Wednesday 7 May 2008

Observed

Yesterday one of my lessons was observed by the headteacher – part of a yearly appraisal of my performance, a system called performance management.

Great title. Every lesson is a managed performance. An observed lesson is just the same, but more so.

You always prepare hard for one of these – write up a detailed lesson plan rather than keeping the ideas thrown around in your head. We have lesson objectives, learning intentions, criteria for success, learning outcomes, introduction, plenary, resources, key vocabulary… whoa, I haven't finished yet – cross-curricular links, differentiating for high and low achievers, and links to the national curriculum. Phew – I might as well play Who Wants to be a Jargonaire?

This lesson was less straightforward than most. The subject: PSHE and Citizenship. The letters stand for Personal, Social, Health and Emotional education. I'm the coordinator. The job seems incredibly huge and never-ending: start looking into one area and you have three more to consider before you can blink. Training days are fascinating but you never feel as if you return 'trained' – just with a longer 'to-do' list.

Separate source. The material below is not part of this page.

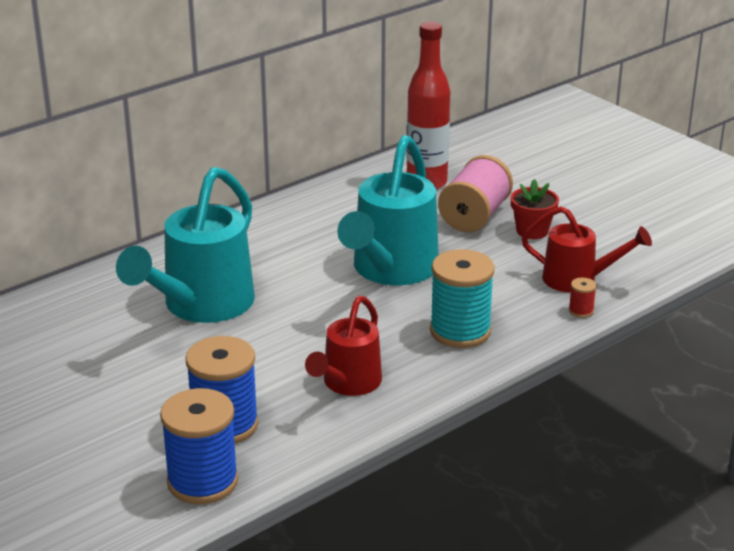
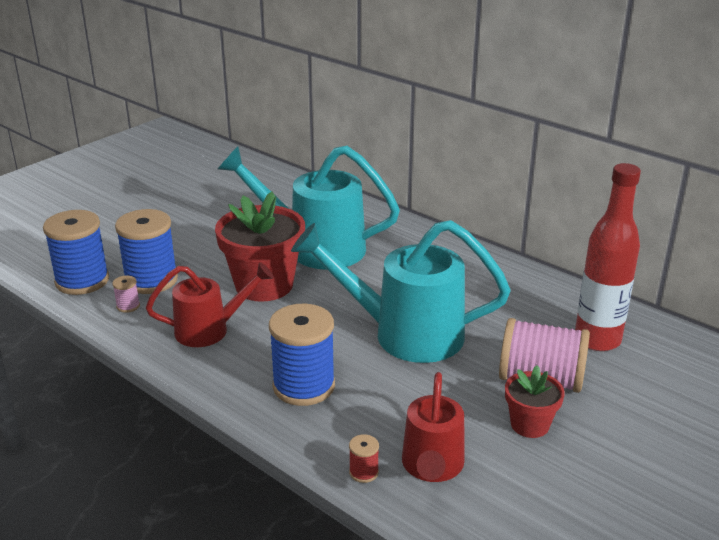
camera: 80 degrees right, 0 degrees up
red watering can [305,296,382,396] -> red watering can turned 150 degrees clockwise [146,262,274,347]
turquoise spool [430,249,495,348] -> blue spool [269,304,335,406]
none -> pink spool [112,276,140,313]
none -> red flower pot [215,192,305,302]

Yet teaching about life is absolutely fascinating, because I'm teaching people about people, rather than about rivers, or long multiplication, or clauses, or… the other building blocks of education.

My lesson, planned in detail, ran away with itself. The preliminary discussion threw up a comment from one boy which I was supposed to extract, after all the various carefully planned activities to draw the pupils out and develop their thinking, in the plenary at the end of the lesson. I felt like a sailing boat in uncertain winds – constantly adjusting my sails, changing tack, altering course while still trying to keep everything safe and dry.

But life is messy. I can try to manage a lesson carefully, but, as long as we all stay afloat, we're bound to be thrown around and get wet.

The bell went before we had even begun to scratch the surface of our topic: embarrassment. Now how embarrassing is that, as a teacher, to teach to the bell without drawing the lesson to a satisfactory conclusion, making sure that the pupils know what they have learnt from the discussions and activities?

It didn't matter. Chaotic though the lesson seemed to be, I knew it was good. The children's eyes had been opened, their hearts touched, their thoughts spurred awake. That's teaching.